Parmi les marins qui ont fait Sein, Nicolas Fouquet tient une place à part. C’est lui qui, le premier, osa avancer son canot dans le raz de Sein, là où les marées décalées de l’Atlantique et de la Manche créent un courant déferlant à nul autre pareil, C’est là aussi que les bars, somptueux poissons carnassiers à la chair tendue, chassent le plus volontiers. C’est pour les capturer que Nicolas, jour après jour, plantait son canot face au courant, calait le moteur au maximum pour ne pas dériver et laissait filer ses lignes entre les écueils jusqu’à ce qu’un bar se jette sur l’appât.
Franz était allemand. A l’âge de 17 ans, il avait effectué sa première visite à Sein, en 1963, avec une équipe des compagnons bâtisseurs venus réparer bénévolement l’Abri du marin. Il s’était fait des amis sur l’île et, revenu seul deux ans plus tard, avait obtenu le privilège d’embarquer avec Nicolas pour la pêche au bar…
Ce jour-là, Franz se trouve donc à bord du « Nicole-Joseph » avec Nicolas Fouquet. Les lignes sont tendues, le courant file sous le canot et, soudain, sans que Nicolas y puisse rien, Franz tombe à l’eau, les remous l’aspirent longuement par le fond, le courant l’emporte. Lorsqu’il réapparaît, le flux l’a emmené à plus de cent mètres de l’embarcation. Il n’est déjà plus qu’un mort en sursis.
D’une voix dont il ne soupçonne pas la puissance, Nicolas lui crie: Accroche-toi! et agite les deux bras comme on le faisait autrefois pour enrouler un écheveau. Franz obéit sans comprendre et fait tourner ses bras en moulinets. Soudain, la première des trois lignes se tend démesurément, le canot de Nicolas se cabre. Le plomb et les hameçons se sont entortillés autour des bras de Franz.

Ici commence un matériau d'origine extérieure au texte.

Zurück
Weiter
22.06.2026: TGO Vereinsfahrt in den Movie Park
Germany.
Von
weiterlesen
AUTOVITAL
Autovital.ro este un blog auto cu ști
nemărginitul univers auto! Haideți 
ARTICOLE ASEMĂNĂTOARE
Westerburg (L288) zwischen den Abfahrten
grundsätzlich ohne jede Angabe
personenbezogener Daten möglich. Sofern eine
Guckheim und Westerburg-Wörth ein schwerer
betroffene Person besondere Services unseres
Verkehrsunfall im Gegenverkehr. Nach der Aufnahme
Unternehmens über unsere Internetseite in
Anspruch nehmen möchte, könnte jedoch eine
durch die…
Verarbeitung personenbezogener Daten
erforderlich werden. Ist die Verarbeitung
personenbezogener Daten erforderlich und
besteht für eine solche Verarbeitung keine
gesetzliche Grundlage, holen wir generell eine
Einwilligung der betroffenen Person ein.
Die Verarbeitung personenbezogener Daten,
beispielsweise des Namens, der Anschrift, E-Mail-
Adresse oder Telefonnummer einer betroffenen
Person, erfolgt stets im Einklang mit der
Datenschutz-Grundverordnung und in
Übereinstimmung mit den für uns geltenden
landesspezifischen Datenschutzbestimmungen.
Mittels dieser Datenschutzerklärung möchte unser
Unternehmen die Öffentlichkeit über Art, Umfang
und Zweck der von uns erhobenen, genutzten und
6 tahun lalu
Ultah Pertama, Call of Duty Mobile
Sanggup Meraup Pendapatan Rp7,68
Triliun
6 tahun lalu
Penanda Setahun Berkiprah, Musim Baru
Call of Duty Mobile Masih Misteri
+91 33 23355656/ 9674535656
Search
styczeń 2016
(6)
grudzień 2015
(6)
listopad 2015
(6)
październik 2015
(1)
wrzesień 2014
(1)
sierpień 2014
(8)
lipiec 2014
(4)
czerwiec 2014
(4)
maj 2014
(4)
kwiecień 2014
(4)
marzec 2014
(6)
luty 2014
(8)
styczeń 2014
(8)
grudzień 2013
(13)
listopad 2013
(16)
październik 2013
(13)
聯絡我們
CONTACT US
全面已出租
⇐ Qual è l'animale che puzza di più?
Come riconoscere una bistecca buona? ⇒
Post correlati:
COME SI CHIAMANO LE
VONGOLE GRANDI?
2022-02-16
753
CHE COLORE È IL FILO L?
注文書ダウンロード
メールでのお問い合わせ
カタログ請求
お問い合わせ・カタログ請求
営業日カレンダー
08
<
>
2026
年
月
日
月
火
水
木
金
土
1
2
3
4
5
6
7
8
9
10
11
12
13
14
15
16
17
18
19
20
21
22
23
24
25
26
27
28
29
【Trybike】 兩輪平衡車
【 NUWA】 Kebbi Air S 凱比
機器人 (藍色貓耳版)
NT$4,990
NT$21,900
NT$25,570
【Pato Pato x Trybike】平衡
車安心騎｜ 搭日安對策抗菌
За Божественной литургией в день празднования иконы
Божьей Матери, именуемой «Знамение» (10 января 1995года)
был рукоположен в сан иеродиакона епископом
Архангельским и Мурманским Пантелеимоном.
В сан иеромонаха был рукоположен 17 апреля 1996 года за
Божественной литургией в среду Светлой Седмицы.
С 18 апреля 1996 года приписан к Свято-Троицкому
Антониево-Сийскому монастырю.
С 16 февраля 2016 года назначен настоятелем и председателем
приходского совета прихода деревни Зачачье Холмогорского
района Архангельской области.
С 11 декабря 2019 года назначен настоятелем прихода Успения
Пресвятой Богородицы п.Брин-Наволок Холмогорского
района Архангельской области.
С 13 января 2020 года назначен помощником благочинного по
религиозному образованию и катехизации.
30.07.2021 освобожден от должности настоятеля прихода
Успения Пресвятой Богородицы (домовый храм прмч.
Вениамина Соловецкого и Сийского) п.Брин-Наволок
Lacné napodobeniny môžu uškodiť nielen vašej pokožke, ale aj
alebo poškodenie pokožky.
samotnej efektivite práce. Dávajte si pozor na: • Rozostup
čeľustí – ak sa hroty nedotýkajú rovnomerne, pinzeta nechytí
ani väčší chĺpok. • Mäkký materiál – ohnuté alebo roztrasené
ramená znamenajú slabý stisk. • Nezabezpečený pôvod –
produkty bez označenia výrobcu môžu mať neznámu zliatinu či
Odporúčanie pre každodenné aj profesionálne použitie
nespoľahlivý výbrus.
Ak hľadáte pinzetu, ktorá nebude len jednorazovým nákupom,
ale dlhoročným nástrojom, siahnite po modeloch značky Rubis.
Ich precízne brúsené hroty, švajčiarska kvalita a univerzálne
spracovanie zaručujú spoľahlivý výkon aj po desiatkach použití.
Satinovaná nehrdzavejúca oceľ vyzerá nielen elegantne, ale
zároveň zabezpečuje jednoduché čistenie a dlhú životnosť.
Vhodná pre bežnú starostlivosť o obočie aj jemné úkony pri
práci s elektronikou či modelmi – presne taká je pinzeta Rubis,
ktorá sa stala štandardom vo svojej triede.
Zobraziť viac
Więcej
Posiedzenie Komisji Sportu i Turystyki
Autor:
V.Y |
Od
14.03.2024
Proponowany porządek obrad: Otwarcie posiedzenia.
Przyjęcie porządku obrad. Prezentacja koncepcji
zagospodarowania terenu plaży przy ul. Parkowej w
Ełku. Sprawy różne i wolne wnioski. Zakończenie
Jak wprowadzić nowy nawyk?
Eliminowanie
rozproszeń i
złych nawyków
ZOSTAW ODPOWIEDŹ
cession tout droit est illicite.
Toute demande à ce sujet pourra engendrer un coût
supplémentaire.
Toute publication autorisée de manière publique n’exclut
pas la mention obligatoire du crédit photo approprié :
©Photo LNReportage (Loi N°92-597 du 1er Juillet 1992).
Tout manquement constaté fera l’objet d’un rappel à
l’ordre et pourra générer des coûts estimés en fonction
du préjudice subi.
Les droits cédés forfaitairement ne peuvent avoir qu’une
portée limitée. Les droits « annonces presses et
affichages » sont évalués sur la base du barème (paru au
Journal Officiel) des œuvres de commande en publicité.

Le fil risque de se rompre d’une seconde à l’autre. Franz, qui connaît un peu la pêche, le sait. Le bas de ligne auquel il s’accroche est fait de nylon. Il lui faudrait remonter jusqu’au crin noir, plus résistant. Pendant ce temps, Nicolas coupe le moteur. Le canot est emporté dans le courant, se faufile entre les récifs. Franz a pu saisir un second bas de ligne, puis le troisième. Maintenant, il peut les enrouler avec précaution, jusqu’à atteindre les crins.
L’embarcation sort de l’échancrure du raz, le courant s’apaise. Nicolas commence à ramener précautionneusement les lignes et leur proie. Avec l’aide de Nicolas, Franz se hisse enfin sur le canot, épuisé et transi. Sans doute n’a-t-il pas encore, à cet instant précis, conscience d’avoir de si peu échappé à la mort : il se plaint d’avoir perdu ses lunettes! Nicolas lui répond gentiment qu’on les retrouvera un jour dans le ventre d’un bar.
Il n’est pas permis à un pêcheur professionnel d’emmener en mer des béotiens et moins encore de les laisser filer dans le courant. Pendant plus de cinq ans, la durée de la prescription, Franz à Berlin et Nicolas à Sein ont gardé secrète leur aventure. Vingt ans plus tard, après de longues pérégrinations germaniques, Franz est revenu vivre et travailler à Sein. Marie-Noëlle, sa femme, est sénane. Lui aussi, d’ailleurs, puisqu’il est né un jour de Saint-Bernard dans les remous du raz de Sein.